═════ Entries supplied

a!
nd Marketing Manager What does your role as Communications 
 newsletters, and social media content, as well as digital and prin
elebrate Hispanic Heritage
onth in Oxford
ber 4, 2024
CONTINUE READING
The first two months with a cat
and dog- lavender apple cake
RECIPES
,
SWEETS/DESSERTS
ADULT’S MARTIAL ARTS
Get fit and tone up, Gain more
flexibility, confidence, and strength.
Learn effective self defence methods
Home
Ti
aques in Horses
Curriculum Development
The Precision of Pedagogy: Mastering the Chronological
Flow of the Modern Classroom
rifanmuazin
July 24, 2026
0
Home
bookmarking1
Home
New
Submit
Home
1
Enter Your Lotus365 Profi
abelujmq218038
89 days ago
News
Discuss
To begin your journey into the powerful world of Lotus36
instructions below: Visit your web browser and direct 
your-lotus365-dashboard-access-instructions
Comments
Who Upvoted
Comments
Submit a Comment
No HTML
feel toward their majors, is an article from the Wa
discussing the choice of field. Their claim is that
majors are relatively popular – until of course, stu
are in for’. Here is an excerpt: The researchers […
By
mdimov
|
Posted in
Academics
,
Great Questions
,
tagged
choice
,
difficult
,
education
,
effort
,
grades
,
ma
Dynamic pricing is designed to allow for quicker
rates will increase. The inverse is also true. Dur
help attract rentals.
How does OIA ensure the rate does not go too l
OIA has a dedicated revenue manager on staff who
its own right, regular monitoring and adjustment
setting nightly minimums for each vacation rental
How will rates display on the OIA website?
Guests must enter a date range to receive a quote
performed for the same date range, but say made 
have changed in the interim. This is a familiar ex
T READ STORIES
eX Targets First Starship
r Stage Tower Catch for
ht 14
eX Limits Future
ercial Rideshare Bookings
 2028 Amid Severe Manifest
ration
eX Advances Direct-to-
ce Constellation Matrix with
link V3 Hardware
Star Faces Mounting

══════════

_The problem_.
Copy out every line of the material above, word for word, in its original order.

_Task solution_.
a!
nd Marketing Manager What does your role as Communications 
 newsletters, and social media content, as well as digital and prin
elebrate Hispanic Heritage
onth in Oxford
ber 4, 2024
CONTINUE READING
The first two months with a cat
and dog- lavender apple cake
RECIPES
,
SWEETS/DESSERTS
ADULT’S MARTIAL ARTS
Get fit and tone up, Gain more
flexibility, confidence, and strength.
Learn effective self defence methods
Home
Ti
aques in Horses
Curriculum Development
The Precision of Pedagogy: Mastering the Chronological
Flow of the Modern Classroom
rifanmuazin
July 24, 2026
0
Home
bookmarking1
Home
New
Submit
Home
1
Enter Your Lotus365 Profi
abelujmq218038
89 days ago
News
Discuss
To begin your journey into the powerful world of Lotus36
instructions below: Visit your web browser and direct 
your-lotus365-dashboard-access-instructions
Comments
Who Upvoted
Comments
Submit a Comment
No HTML
feel toward their majors, is an article from the Wa
discussing the choice of field. Their claim is that
majors are relatively popular – until of course, stu
are in for’. Here is an excerpt: The researchers […
By
mdimov
|
Posted in
Academics
,
Great Questions
,
tagged
choice
,
difficult
,
education
,
effort
,
grades
,
ma
Dynamic pricing is designed to allow for quicker
rates will increase. The inverse is also true. Dur
help attract rentals.
How does OIA ensure the rate does not go too l
OIA has a dedicated revenue manager on staff who
its own right, regular monitoring and adjustment
setting nightly minimums for each vacation rental
How will rates display on the OIA website?
Guests must enter a date range to receive a quote
performed for the same date range, but say made 
have changed in the interim. This is a familiar ex
T READ STORIES
eX Targets First Starship
r Stage Tower Catch for
ht 14
eX Limits Future
ercial Rideshare Bookings
 2028 Amid Severe Manifest
ration
eX Advances Direct-to-
ce Constellation Matrix with
link V3 Hardware
Star Faces Mounting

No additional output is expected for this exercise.